= Aim of the task =
Nothing but the pictures should be dropped when the records are transcribed word for word.

(Collection entries)
***

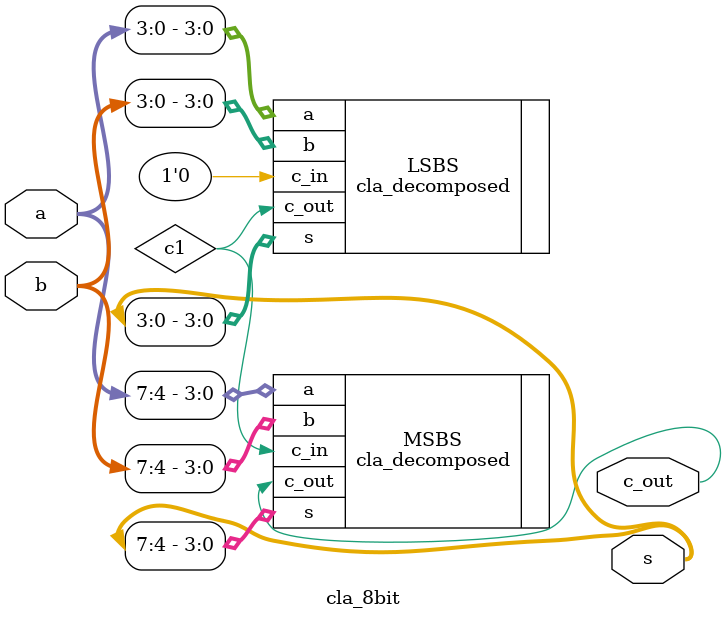
<source format=v>
module cla_8bit(a,b,s,c_out);

parameter NBIT = 8; //Number of bits of the adder
parameter NNL= 56; //Number of bits of the non linear input
 
input [NBIT-1:0]  a,b;
output [NBIT-1:0] s;
output           c_out;

wire  c1;


cla_decomposed
LSBS (
        .a(a[NBIT/2-1:0]),
        .b(b[NBIT/2-1:0]),
        .c_in(1'b0),
        .s(s[NBIT/2-1:0]),
        .c_out(c1)
);

cla_decomposed
MSBS (
        .a(a[NBIT-1:NBIT/2]),
        .b(b[NBIT-1:NBIT/2]),
        .c_in(c1),
        .s(s[NBIT-1:NBIT/2]),
        .c_out(c_out)
);

endmodule

</source>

***

= Exercise response =
<source format=v>
module cla_8bit(a,b,s,c_out);

parameter NBIT = 8; //Number of bits of the adder
parameter NNL= 56; //Number of bits of the non linear input
 
input [NBIT-1:0]  a,b;
output [NBIT-1:0] s;
output           c_out;

wire  c1;


cla_decomposed
LSBS (
        .a(a[NBIT/2-1:0]),
        .b(b[NBIT/2-1:0]),
        .c_in(1'b0),
        .s(s[NBIT/2-1:0]),
        .c_out(c1)
);

cla_decomposed
MSBS (
        .a(a[NBIT-1:NBIT/2]),
        .b(b[NBIT-1:NBIT/2]),
        .c_in(c1),
        .s(s[NBIT-1:NBIT/2]),
        .c_out(c_out)
);

endmodule

</source>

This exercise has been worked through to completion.